People who live and work in refugee camps will be hardly surprised by the fact that militants may have been involved in the abduction of the two Spanish aid workers from the Dadaab refugee camp this month.
Infiltration of refugee camps by militia is nothing new. The Goma refugee camp in eastern DRC was notorious for sheltering the Interahamwe fleeing the Rwandan Patriotic Front after it invaded Rwanda in 1994.
As Dutch journalist Linda Polman says in her book, The Crisis Caravan, refugee camps are often used by militia to recuperate and regroup.
In Goma, so-called refugees regrouped to organise their next offensive. In return, they got free food, medical care and shelter from the United Nations.
Dadaab presents a huge threat to Kenyan security. Like Goma, the refugee camp is probably crawling with militia. What better way for Al-Shabaab to penetrate Kenya’s borders than to become refugees within our borders?
A 2008 United Nations Monitoring Group on Somalia report noted that “members of Shabaab and Hizbul Islam travel with relative freedom to and from Nairobi, where they raise funds, engage in recruitment, and obtain treatment for wounded fighters.”

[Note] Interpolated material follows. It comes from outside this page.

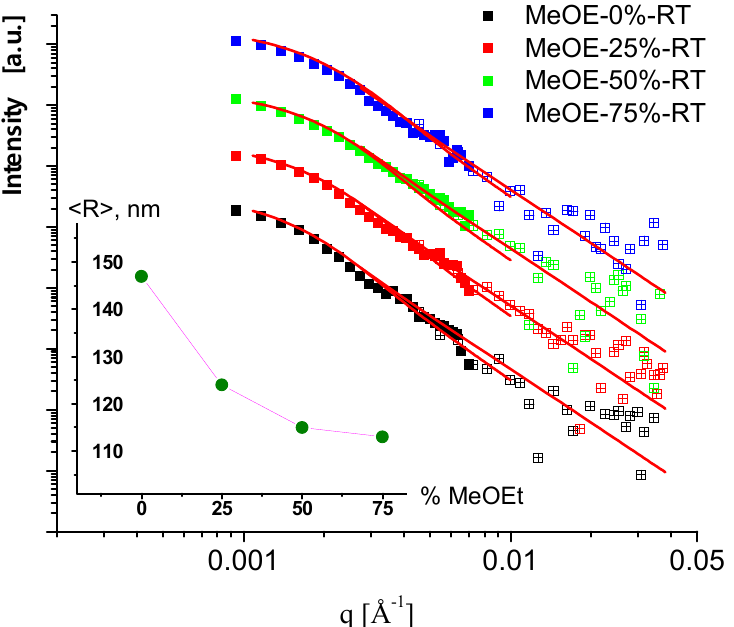
Figure 8. USANS scattering curves of samples prepared at room temperature. Symbols are the measured data, and red solid lines are the fitted model of polydisperse spheres. Data are shifted vertically. In the inset, the mean radius of the particles is shown in the function of 2-methoxyethanol content in the sol.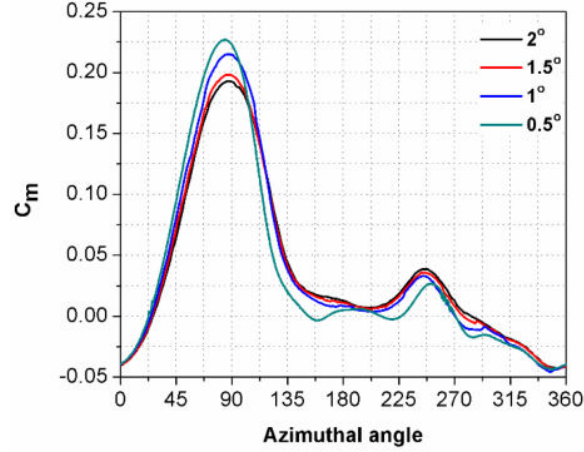
Figure 5. Variation of C m with azimuthal angle for various azimuthal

If Kenya is to win the war against the militias, it must remove Al-Shabaab from the camp. And it should be looking for Al-Shabaab agents living in our midst undetected in various towns.
Nefarious activities
Dadaab is also the site of various nefarious and illegal activities that directly impact Kenya. According to the recently-published report, 'Termites at Work', by the International Peace Institute (IPI), some of the arms trafficked from Somalia are first “stored” in the Dadaab refugee camp while traffickers plan their next move.